### What is needed
In the excerpt on speech coding tables, rewrite the part starting with "In step 507, the" and going on through "specific configuration parameters.", substituting "smart card" for "SIM card".

--- Begin Selected excerpt ---

Accordingly, during the training steps 501-505, a generic SCM is chosen as
the underlying generic SCM and pared down to a more compact table, namely
the dynamic user-specific SCM table, which allows the same quality voice
to be transmitted using fewer bits. During training mode the phone learns
the user's speech patterns and impediments. Moreover, the phone evaluates
the user's speech patterns and impediments in light of one or more generic
SCMs, chooses the generic SCM which contains the closest match to the
user's speech, develops a set of user-specific input stimuli and enters
them into a user specific input stimuli table, extracts those model
entries from the chosen generic SCM that are actually used by the user
during speech into a dynamic user-specific SCM table, correlates the input
stimuli table entries with the dynamic user-specific SCM table entries,
sorts the dynamic user-specific SCM table and input stimuli table
preferably in order of frequency of use, and assigns a transmission code
to each dynamic user-specific SCM table entry. Preferably the transmission
code is shortest in length for the most frequently used speech and longest
for the least frequently used speech. A suitable sorting algorithm for
this approach is the well-known Huffman coding algorithm.
In step 507, the user operates the phone. The user inserts the SIM card
into a CU 12, 28, 42, 54 in step 509.
The SIM card contains the dynamic user-specific SCM table and input
stimuli, and preferably a number of different generic SCMS. The call is
set up in step 511 by dialing the destination number and exchanging
dynamic user-specific SCM tables and input stimuli tables. This allows
each phone to encode speech according to the user's specific speech
configuration parameters, and also to decode speech encoded using the
user's specific configuration parameters.
Conversation then begins in step 513.

--- End Selected excerpt ---
--- Begin Rows ---

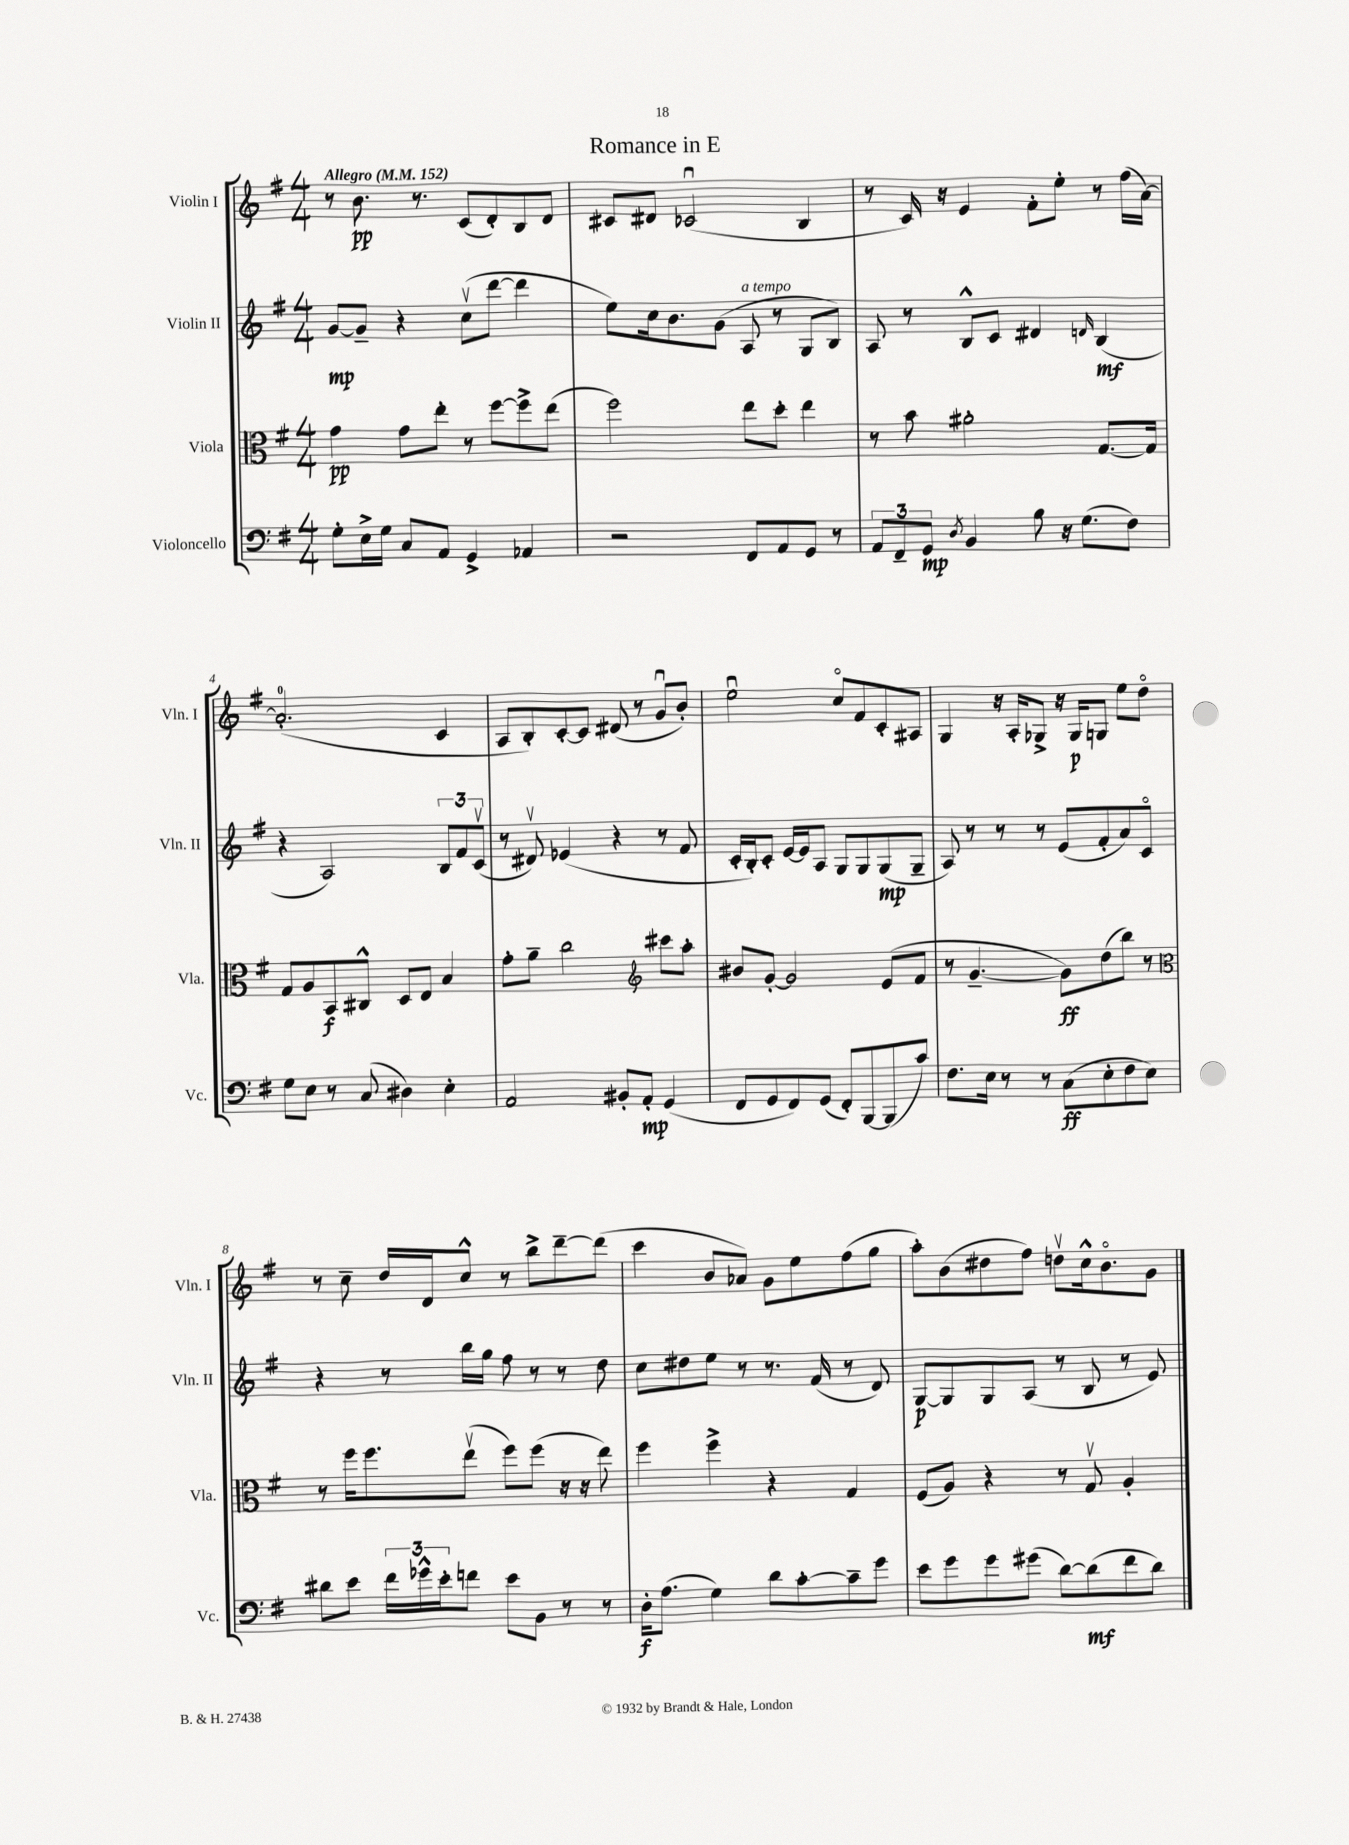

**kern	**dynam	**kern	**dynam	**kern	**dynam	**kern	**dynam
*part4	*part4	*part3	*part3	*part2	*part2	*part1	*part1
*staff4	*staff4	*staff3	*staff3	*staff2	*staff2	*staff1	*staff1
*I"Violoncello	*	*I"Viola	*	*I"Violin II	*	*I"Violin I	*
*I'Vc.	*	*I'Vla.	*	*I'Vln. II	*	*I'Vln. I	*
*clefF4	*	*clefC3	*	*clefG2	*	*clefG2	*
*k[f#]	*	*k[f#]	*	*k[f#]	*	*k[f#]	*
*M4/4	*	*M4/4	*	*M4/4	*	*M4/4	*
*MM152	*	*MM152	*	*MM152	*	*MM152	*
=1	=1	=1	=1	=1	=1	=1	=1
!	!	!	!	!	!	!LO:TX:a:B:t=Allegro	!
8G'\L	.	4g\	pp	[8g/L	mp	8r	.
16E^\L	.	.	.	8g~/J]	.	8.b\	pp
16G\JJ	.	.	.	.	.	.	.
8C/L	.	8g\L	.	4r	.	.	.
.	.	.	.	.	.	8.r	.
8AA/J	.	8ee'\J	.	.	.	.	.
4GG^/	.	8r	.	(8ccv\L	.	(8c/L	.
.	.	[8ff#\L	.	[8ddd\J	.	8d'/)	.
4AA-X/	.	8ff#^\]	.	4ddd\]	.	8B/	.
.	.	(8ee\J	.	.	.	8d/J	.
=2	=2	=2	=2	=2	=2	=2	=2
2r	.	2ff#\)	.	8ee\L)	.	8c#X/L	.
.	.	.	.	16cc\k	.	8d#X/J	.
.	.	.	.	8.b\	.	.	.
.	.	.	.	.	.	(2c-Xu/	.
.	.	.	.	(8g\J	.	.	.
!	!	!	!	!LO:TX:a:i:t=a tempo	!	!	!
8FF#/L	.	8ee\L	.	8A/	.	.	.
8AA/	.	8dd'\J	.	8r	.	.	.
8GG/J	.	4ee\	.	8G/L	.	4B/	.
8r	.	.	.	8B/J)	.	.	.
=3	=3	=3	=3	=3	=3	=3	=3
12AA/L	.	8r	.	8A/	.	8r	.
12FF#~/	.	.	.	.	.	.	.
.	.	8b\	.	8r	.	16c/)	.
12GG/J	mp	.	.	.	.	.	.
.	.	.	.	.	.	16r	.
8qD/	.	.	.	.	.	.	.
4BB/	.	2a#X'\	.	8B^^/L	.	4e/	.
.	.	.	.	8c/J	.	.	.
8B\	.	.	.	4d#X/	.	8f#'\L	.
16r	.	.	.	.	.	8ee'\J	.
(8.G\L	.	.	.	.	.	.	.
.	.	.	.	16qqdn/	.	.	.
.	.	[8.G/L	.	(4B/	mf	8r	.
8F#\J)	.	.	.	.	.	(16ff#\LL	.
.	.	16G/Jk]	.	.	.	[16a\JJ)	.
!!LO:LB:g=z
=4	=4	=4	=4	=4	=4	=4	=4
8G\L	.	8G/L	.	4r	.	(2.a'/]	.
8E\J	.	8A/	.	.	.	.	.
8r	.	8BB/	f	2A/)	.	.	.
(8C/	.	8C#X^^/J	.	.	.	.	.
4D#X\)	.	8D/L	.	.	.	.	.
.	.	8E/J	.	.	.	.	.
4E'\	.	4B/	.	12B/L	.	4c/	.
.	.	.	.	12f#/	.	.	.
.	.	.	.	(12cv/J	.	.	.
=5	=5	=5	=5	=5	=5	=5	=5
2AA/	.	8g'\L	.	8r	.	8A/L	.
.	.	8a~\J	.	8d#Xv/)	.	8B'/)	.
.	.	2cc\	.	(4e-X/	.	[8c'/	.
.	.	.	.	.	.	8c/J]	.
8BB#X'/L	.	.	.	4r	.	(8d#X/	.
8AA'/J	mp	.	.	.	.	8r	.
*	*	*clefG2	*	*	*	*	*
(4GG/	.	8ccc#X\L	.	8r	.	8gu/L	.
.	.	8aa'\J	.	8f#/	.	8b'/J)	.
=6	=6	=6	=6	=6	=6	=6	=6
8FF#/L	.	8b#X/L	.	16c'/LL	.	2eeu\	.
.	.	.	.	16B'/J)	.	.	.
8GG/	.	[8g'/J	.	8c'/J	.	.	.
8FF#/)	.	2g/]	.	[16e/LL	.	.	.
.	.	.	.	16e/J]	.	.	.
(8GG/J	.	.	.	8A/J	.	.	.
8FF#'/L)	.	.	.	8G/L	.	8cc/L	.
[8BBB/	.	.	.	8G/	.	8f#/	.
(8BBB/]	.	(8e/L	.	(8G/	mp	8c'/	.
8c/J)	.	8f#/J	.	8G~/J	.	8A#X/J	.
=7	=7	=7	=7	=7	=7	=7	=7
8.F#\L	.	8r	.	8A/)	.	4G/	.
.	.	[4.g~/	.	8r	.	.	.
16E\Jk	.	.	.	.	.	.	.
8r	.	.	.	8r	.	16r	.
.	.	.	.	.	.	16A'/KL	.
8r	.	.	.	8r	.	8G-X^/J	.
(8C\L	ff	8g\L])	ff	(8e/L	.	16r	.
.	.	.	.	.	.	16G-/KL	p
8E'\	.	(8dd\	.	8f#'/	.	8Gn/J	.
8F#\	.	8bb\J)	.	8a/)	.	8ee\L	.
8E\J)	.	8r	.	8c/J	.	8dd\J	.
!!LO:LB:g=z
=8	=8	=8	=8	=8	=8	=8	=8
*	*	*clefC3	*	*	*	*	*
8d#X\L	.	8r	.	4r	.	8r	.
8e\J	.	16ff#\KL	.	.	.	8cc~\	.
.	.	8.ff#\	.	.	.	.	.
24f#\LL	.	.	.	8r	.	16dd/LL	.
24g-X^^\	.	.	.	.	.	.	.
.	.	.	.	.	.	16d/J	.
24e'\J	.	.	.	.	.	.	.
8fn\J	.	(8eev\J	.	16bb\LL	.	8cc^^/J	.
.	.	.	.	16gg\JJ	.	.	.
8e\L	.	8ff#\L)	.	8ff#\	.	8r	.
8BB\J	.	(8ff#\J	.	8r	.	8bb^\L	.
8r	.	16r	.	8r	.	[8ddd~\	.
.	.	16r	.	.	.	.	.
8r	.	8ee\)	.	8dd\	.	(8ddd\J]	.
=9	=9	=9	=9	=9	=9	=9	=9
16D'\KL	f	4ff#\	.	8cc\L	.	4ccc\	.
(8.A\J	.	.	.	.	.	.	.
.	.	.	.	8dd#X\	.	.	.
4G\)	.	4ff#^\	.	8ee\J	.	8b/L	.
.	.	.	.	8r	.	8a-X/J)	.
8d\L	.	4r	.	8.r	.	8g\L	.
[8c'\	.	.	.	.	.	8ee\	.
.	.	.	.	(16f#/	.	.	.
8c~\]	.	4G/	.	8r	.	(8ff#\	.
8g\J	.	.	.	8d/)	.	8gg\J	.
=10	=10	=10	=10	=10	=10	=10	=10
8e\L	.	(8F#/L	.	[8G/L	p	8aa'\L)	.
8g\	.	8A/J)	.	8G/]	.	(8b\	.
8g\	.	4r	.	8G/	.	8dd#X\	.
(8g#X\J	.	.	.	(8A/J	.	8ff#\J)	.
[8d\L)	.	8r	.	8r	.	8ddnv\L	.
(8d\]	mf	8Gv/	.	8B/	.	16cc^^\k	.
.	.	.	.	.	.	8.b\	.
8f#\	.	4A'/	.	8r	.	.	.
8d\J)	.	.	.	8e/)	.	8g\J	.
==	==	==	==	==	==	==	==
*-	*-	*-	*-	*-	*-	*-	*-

--- End Rows ---

### Finished task
In step 507, the user operates the phone. The user inserts the smart card
into a CU 12, 28, 42, 54 in step 509.
The smart card contains the dynamic user-specific SCM table and input
stimuli, and preferably a number of different generic SCMS. The call is
set up in step 511 by dialing the destination number and exchanging
dynamic user-specific SCM tables and input stimuli tables. This allows
each phone to encode speech according to the user's specific speech
configuration parameters, and also to decode speech encoded using the
user's specific configuration parameters.